Fight Trauma Reaction
Jul 07, 2024Fight Response
“Easy access to the fight response insures good boundaries, healthy assertiveness and aggressive self-protectiveness if necessary.” Pete Walker
When in danger, sometimes fighting is a healthy response. It draws upon qualities such as assertiveness, courage and leadership.
However, like flight-freeze-please, getting stuck in the fight reaction due to early and/or ongoing trauma, causes many problems. While for some people accessing the strengths of their ‘fight’ can be liberating, for others it is destructive; they can be living their whole lives from that defensive stance.
Like a cornered animal, in fight we are the most aggressive, but beneath it all, the most weak and scared of all the types. "Empty vessels make the most noise"; those people stuck in the most vulnerable sense of self will fight the most defensively.

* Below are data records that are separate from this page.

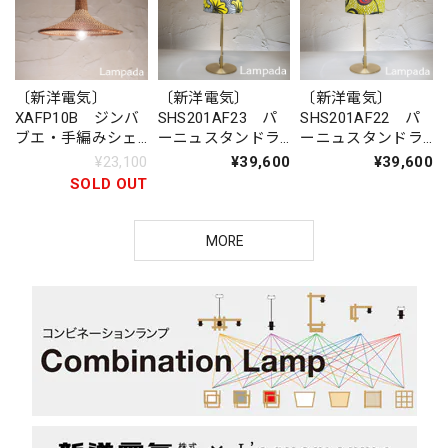
〔新洋電気〕
〔新洋電気〕
〔新洋電気〕
XAFP10B ジンバ
SHS201AF23 パ
SHS201AF22 パ
ブエ・手編みシェ
ーニュスタンドラ
ーニュスタンドラ
ード ペンダント
イト（金属脚）
イト（金属脚）
¥23,100
¥39,600
¥39,600
ライト
SOLD OUT
MORE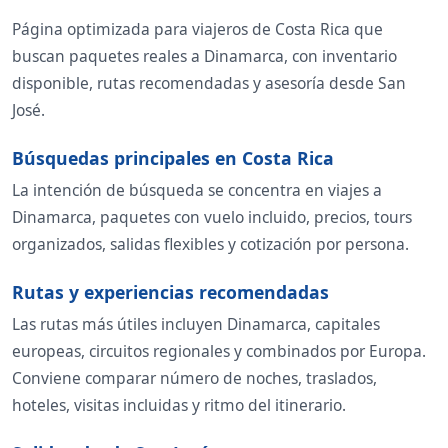
Página optimizada para viajeros de Costa Rica que
buscan paquetes reales a Dinamarca, con inventario
disponible, rutas recomendadas y asesoría desde San
José.
Búsquedas principales en Costa Rica
La intención de búsqueda se concentra en viajes a
Dinamarca, paquetes con vuelo incluido, precios, tours
organizados, salidas flexibles y cotización por persona.
Rutas y experiencias recomendadas
Las rutas más útiles incluyen Dinamarca, capitales
europeas, circuitos regionales y combinados por Europa.
Conviene comparar número de noches, traslados,
hoteles, visitas incluidas y ritmo del itinerario.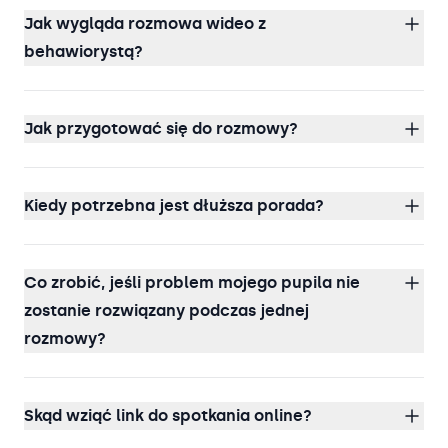
Jak wygląda rozmowa wideo z
behawiorystą?
Jak przygotować się do rozmowy?
Kiedy potrzebna jest dłuższa porada?
Co zrobić, jeśli problem mojego pupila nie
zostanie rozwiązany podczas jednej
rozmowy?
Skąd wziąć link do spotkania online?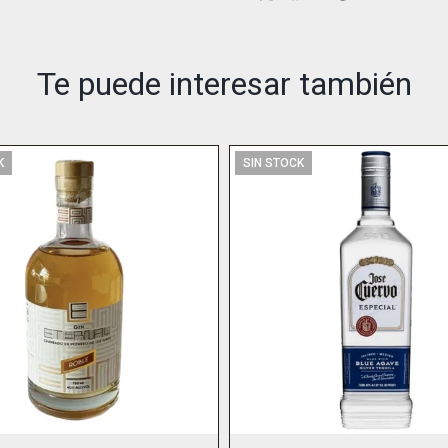
Te puede interesar también
K
SIN STOCK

When stuck in ‘fight’ defence, we tend to be:
- Controlling, demanding
- Explosive, aggressive
- Bullying, A-type
- Entitled, autocratic
- Struggle with impulse control, conduct disorder
- Narcissistic, egocentric
- Lacking empathy, sociopathic
Ways Forward
People chronically stuck in ‘fight’ tend to find therapy the most challenging (while pleasers are the most likely candidates for inner work). If someone automatically goes for the sledgehammer when threatened, they will find it very difficult to handle the triggering that occurs in the healing space. The blunt instruments of aggressive control, projective blame, lack of self-awareness obscure the self-reflection necessary for change.

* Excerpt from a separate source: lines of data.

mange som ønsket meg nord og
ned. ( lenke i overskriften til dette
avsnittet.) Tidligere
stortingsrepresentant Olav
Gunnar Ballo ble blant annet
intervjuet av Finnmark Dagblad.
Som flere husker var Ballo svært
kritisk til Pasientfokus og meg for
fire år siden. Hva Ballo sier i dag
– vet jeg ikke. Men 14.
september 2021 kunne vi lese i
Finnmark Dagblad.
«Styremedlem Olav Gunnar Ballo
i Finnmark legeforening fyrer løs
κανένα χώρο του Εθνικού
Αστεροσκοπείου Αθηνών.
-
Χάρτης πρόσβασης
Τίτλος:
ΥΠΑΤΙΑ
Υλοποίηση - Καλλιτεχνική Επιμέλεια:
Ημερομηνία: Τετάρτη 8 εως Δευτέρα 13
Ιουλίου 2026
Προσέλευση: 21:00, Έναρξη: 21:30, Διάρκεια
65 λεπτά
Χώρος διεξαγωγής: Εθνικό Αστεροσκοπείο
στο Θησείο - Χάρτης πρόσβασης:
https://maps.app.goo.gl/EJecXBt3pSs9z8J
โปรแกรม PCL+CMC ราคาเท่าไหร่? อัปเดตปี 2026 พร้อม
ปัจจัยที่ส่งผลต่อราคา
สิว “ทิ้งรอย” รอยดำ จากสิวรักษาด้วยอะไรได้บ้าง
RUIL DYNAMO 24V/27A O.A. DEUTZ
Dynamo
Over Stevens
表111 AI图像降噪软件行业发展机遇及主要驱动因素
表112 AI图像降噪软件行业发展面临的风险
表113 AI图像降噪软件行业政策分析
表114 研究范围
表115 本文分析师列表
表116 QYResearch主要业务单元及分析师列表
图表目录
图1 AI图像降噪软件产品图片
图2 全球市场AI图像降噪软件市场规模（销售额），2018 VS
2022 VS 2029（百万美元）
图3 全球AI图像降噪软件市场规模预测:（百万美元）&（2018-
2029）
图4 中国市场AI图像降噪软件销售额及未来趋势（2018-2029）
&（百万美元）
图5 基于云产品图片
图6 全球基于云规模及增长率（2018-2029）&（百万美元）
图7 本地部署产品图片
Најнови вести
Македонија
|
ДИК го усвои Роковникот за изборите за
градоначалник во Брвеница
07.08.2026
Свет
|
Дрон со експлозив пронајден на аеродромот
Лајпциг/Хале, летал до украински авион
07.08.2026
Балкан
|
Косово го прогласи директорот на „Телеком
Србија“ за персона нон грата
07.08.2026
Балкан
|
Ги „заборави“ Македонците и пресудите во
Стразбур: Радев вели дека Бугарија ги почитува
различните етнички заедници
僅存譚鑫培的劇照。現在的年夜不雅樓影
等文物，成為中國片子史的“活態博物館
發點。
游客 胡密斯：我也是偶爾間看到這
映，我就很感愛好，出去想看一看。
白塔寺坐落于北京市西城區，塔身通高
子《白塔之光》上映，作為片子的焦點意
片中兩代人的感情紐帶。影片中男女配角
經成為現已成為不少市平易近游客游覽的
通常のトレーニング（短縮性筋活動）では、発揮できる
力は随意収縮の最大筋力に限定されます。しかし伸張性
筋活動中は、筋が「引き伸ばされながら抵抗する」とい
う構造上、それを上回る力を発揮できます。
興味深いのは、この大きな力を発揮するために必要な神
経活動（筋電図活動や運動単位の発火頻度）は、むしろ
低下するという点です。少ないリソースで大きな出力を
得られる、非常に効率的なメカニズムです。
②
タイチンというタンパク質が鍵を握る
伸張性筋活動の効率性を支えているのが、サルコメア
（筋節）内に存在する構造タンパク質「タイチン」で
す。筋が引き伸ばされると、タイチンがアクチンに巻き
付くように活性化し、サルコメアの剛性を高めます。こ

Everyone has the qualities of ‘fight’ within them, however buried they might be. For most of the people who find their way to deep psychotherapy, we welcome the anger and selfishness as corrective antidotes to crippling shame, fear and appeasing others.
But some people seem to emerge from childhood stuck in this survival mode, unable to attune properly to their own emotions and needs, or those of anyone else. Their safety in the world depends on making others bow to their will; reflection and self-awareness become very difficult to achieve, and hard-sought (by the therapist!) insights do not seem to last.

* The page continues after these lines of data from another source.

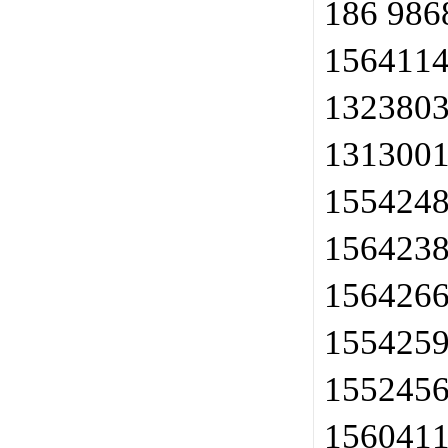
186 98
156411
132380
131300
155424
156423
156426
155425
155245
156041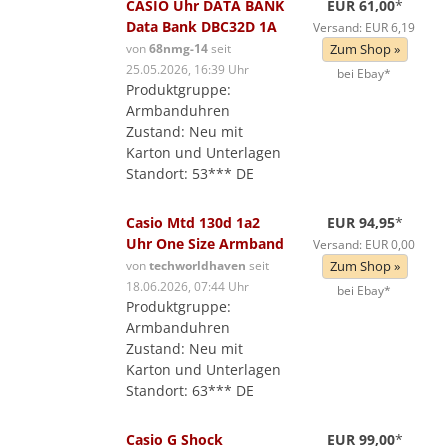
CASIO Uhr DATA BANK
EUR 61,00
*
Data Bank DBC32D 1A
Versand: EUR 6,19
von
68nmg-14
seit
Zum Shop »
25.05.2026, 16:39 Uhr
bei Ebay*
Produktgruppe:
Armbanduhren
Zustand: Neu mit
Karton und Unterlagen
Standort: 53*** DE
Casio Mtd 130d 1a2
EUR 94,95
*
Uhr One Size Armband
Versand: EUR 0,00
von
techworldhaven
seit
Zum Shop »
18.06.2026, 07:44 Uhr
bei Ebay*
Produktgruppe:
Armbanduhren
Zustand: Neu mit
Karton und Unterlagen
Standort: 63*** DE
Casio G Shock
EUR 99,00
*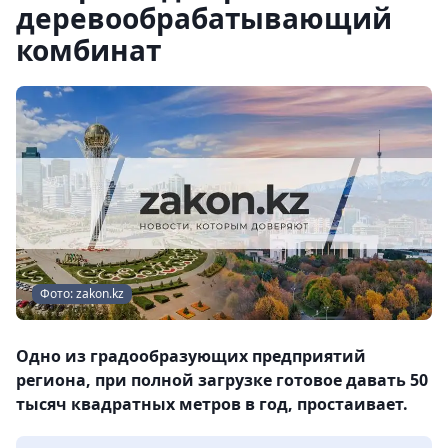
деревообрабатывающий
комбинат
Фото: zakon.kz
Одно из градообразующих предприятий
региона, при полной загрузке готовое давать 50
тысяч квадратных метров в год, простаивает.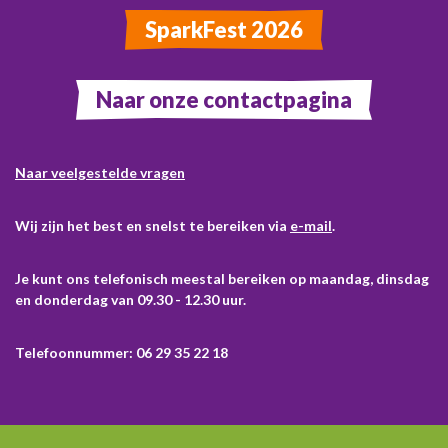
SparkFest 2026
Naar onze contactpagina
Naar veelgestelde vragen
Wij zijn het best en snelst te bereiken via
e-mail
.
Je kunt ons telefonisch meestal bereiken op maandag, dinsdag
en donderdag van 09.30 - 12.30 uur.
Telefoonnummer: 06 29 35 22 18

Their learning and growth requires more therapy, more conscientious effort, more application than for other types. The paradox is that people who most need the strength and courage for their reflective inner work, are using it all in outward defence behaviours.
Unfortunately, those who most need therapy don’t tend to seek it out.
However, “with God, all things are possible”, so change can happen for the ‘fight’ type. I encourage deep, repeated hypnotherapy to calm the very young, stressed child inside and bring protective support to that level of the subconscious.
I also urge genuine spiritual practice, as a Higher Power is needed here more than ever.